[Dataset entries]
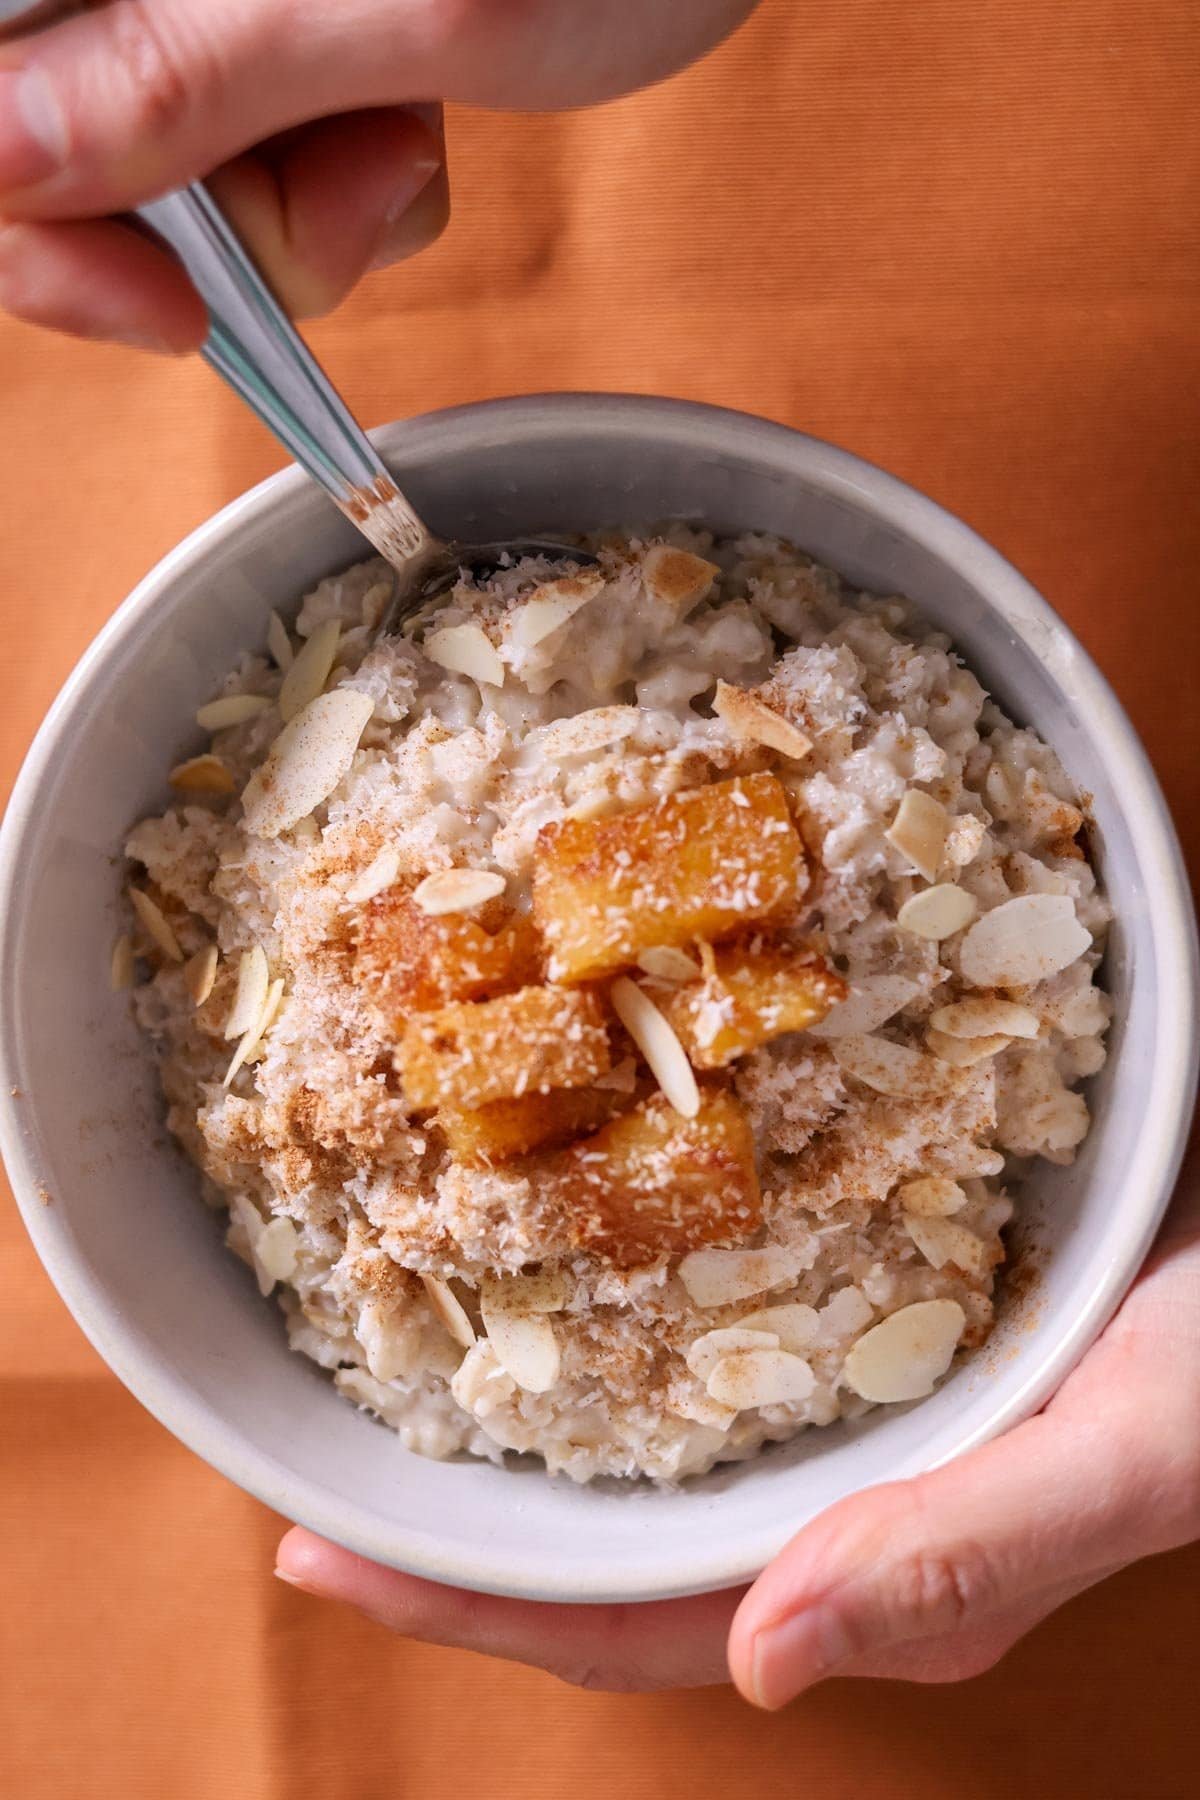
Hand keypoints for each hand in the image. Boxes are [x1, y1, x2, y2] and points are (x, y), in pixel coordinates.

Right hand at [0, 0, 757, 348]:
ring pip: (167, 168)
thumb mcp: (397, 5)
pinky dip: (331, 181)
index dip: (44, 233)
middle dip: (214, 223)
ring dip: (297, 206)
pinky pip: (245, 151)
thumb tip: (1, 168)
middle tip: (347, 196)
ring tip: (402, 131)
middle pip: (64, 147)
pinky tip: (405, 117)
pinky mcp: (262, 25)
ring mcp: (202, 0)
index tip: (167, 309)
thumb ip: (181, 77)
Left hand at [275, 1142, 1199, 1703]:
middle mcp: (837, 1518)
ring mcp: (846, 1438)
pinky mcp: (862, 1350)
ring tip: (394, 1373)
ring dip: (519, 1435)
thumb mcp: (1111, 1453)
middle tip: (310, 1468)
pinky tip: (557, 1272)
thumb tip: (757, 1659)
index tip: (316, 1552)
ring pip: (645, 1465)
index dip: (472, 1604)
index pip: (632, 1626)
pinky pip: (703, 1367)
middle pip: (608, 1556)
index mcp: (874, 1579)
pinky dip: (613, 1334)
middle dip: (457, 1533)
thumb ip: (960, 1558)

• **The task**: Take the records above from their first line through the line with "index pip: (632, 1626)" and set those lines down word for word, minus the pictures.

• **Response to the task**:
Hand keypoints for each hand in the image. Boxes are [x1, y1, x2, y2] and points are (x, y), in pixel coordinates.

Right hand at [0, 0, 757, 348]:
ring pip: (167, 168)
thumb mcp: (397, 5)
pinky dip: (331, 181)
index dip: (44, 233)
middle dip: (214, 223)
ring dip: (297, 206)
pinky pip: (245, 151)
thumb tip: (1, 168)
middle tip: (347, 196)
ring tip: (402, 131)
middle pip: (64, 147)
pinky tip: (405, 117)
pinky mcp: (262, 25)
ring mcp: (202, 0)
index tip: (167, 309)
thumb ip: (181, 77)
Left hand at [275, 1142, 1199, 1703]:
middle mcp: (837, 1518)
ring mcp: (846, 1438)
pinky mcp: (862, 1350)
ring tip: (394, 1373)
ring dip: (519, 1435)
thumb mcp: (1111, 1453)
middle tip: (310, 1468)
pinky tip: (557, 1272)
thumb tip: (757, 1659)
index tip: (316, 1552)
ring pip: (645, 1465)
index dip: (472, 1604)
index pip: (632, 1626)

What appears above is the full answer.